WORK TO COMPLETE: Would you please transcribe the listing exactly, with no images?

▬▬▬▬▬▬▬▬▬▬

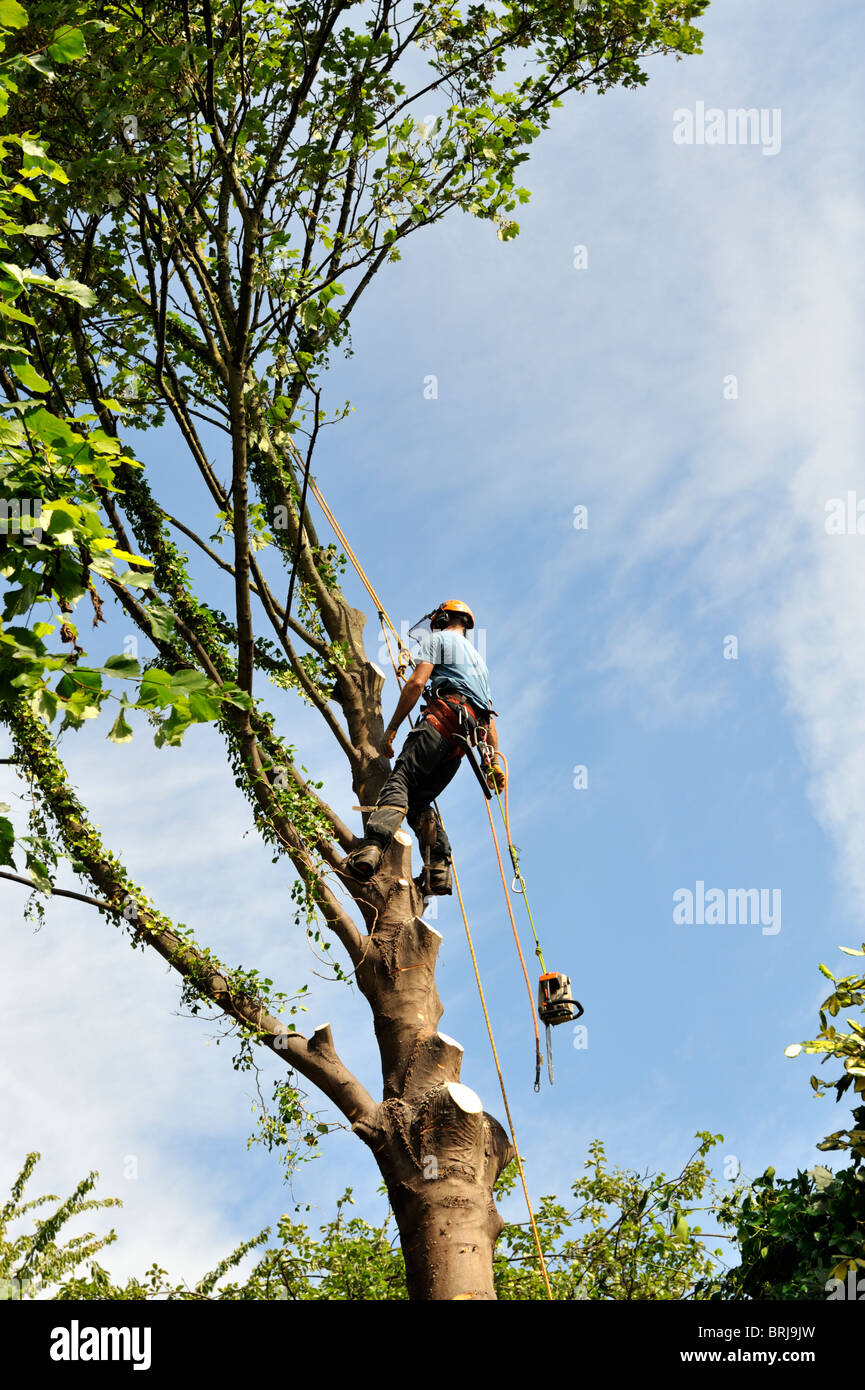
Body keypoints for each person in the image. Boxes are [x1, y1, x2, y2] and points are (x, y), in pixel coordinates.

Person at [344, 599, 505, 895]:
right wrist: (491, 761)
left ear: (443, 619)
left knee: (401, 780)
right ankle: (438, 869)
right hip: (463, 745)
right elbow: (489, 721)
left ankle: (372, 848)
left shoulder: (438, 641)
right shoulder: (480, 666)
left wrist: (391, 728)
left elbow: (416, 684)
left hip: (440, 723)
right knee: (417, 801)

▬▬▬▬▬▬▬▬▬▬

EXERCISE RESULT:
Body keypoints for each person in the image. Boxes are [x1, y1, x2, y2] and points are (x, y), in pixel coordinates.

Person at [344, 599, 505, 895]:
right wrist: (491, 761)
left ear: (443, 619)
left knee: (401, 780)
right ankle: (438, 869)
right hip: (463, 745)
right elbow: (489, 721)
left ankle: (372, 848)
left shoulder: (438, 641)
right shoulder: (480, 666)
left wrist: (391, 728)
left elbow: (416, 684)
left hip: (440, 723)
right knee: (417, 801)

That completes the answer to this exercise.